Following the sanctioning of the Good Box restructuring plan (RP) it seems the answer is yes. This might sound surprising to those familiar with schemes of arrangement, because that outcome is at odds with the long-standing decision in Re Savoy Hotels.

For those less familiar with schemes and scheme case law, the court declined to sanction the Savoy scheme because the company did not approve it, consequently the judge found that the court had no jurisdiction to sanction it.

In Good Box the position was somewhat different from your “usual” RP or scheme, because firstly the RP had been proposed (and drafted) by a creditor and secondly the company was in administration. Although the administrators said that their position was neutral, they did vote against the RP (and some might say that by doing that they were effectively opposing it).

Did the court therefore have had jurisdiction to sanction the RP when one of the parties to the compromise (the company) did not consent, or at least did not positively consent to it and in fact had voted against it?

Although RPs are new, it was envisaged that the courts would draw on case law relating to schemes when considering whether to sanction an RP, and it is evident from the RP judgments we have seen, that judges have done so. So, although Savoy Hotels is a case concerning a scheme the principles ought to apply to RPs as well – meaning that the company has to consent to the plan.

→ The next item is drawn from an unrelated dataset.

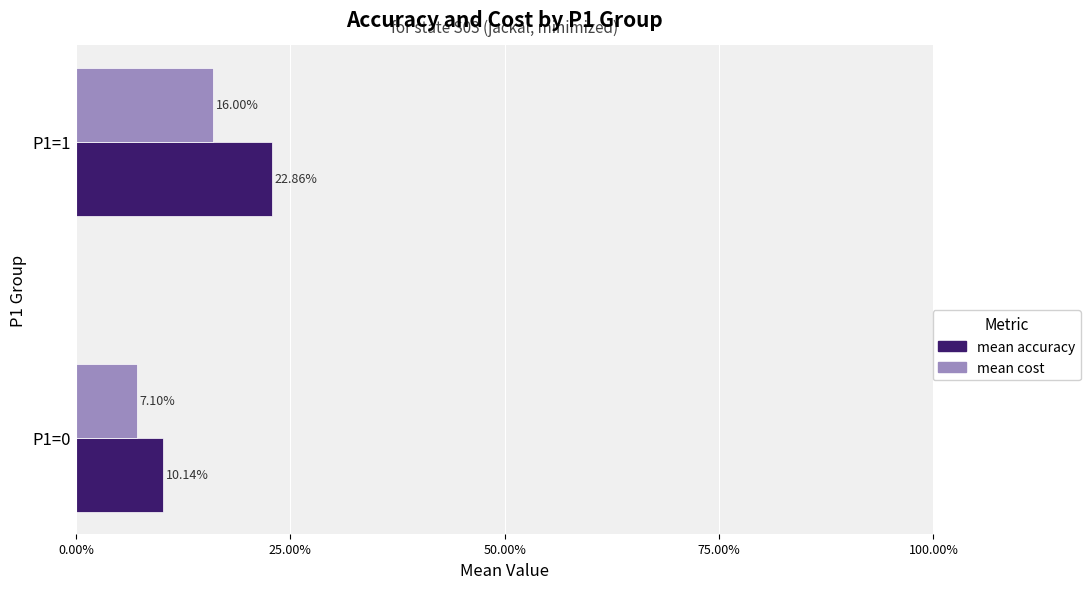

List the series in order of their peak value, highest first.

mean accuracy, mean cost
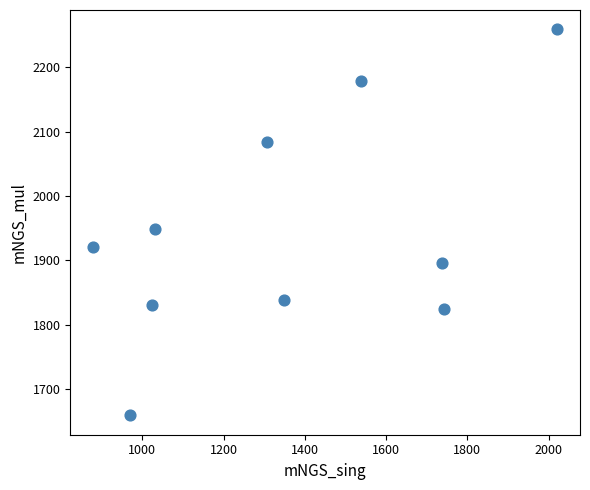

What is the range of Y values (max minus min)?

600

In fact, the judge acknowledged this in Good Box confirming that it is a requirement for the company to consent to a plan proposed under Part 26A.

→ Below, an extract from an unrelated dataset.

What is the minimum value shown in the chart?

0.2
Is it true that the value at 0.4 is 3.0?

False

So, at first glance and in light of Savoy, the court did not have jurisdiction to sanction the Good Box RP, so how did the court navigate this?

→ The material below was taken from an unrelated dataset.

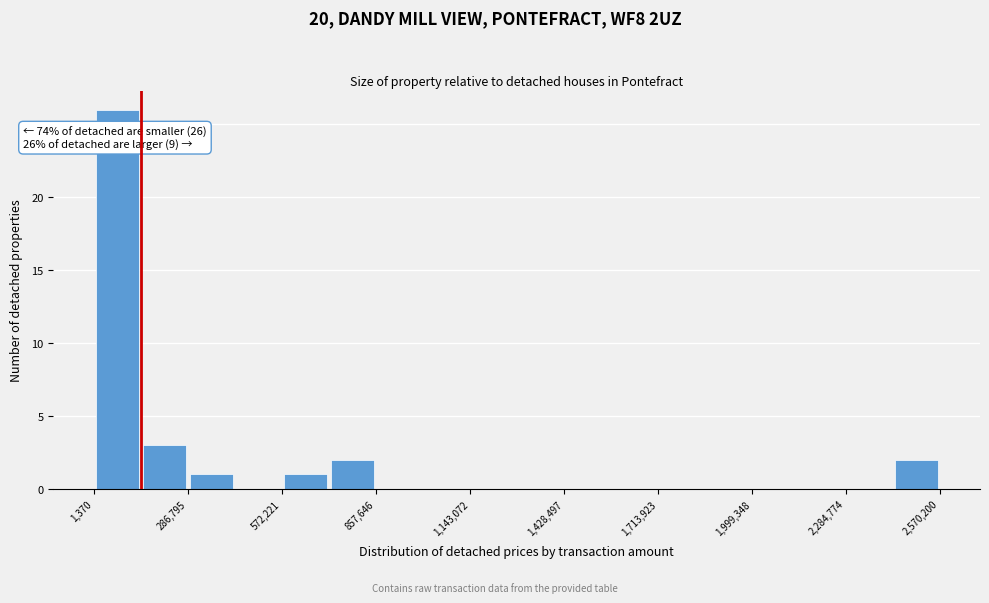

Read against the x-axis, roughly where is the centre of the tallest bar?

50000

The solution was for the court to order that the administrators consent to the RP under the court’s inherent jurisdiction. It is also worth noting that the administrators appeared to be happy to be guided by the court about what they should do.

After considering whether there were any interests in the company that needed protecting by the company remaining in administration and getting comfortable that there were not, the judge ordered the company (through its administrators) to consent to the plan. This then in turn enabled the court to sanction the RP.

Aside from negotiating Savoy Hotels the court was also asked to exercise its RP powers to cram down a group of dissenting creditors, namely the convertible loan note holders which included the Future Fund/British Business Bank that was owed c£9.5m. It did so with little difficulty, having determined that the conditions for cram down were met.

Given the unusual facts and circumstances of this case, it is unlikely that we will see many RPs where the court is asked to sanction the plan without the active consent or participation of the company.  That said this case is certainly helpful in several respects. It demonstrates:

  • that the regional courts are equally prepared to deal with RPs as the London courts;
  • that judges are willing to take a pragmatic approach (we saw this in the Houst case as well);
  • that in the right circumstances a creditor led RP can achieve sanction;
  • that the courts are not afraid to exercise the cross-class cram-down power provided the conditions are met – to date we have seen HMRC, landlords and the British Business Bank being crammed down; and
  • that the paperwork in support of an RP does not need to run to hundreds of pages provided creditors have the right information before them.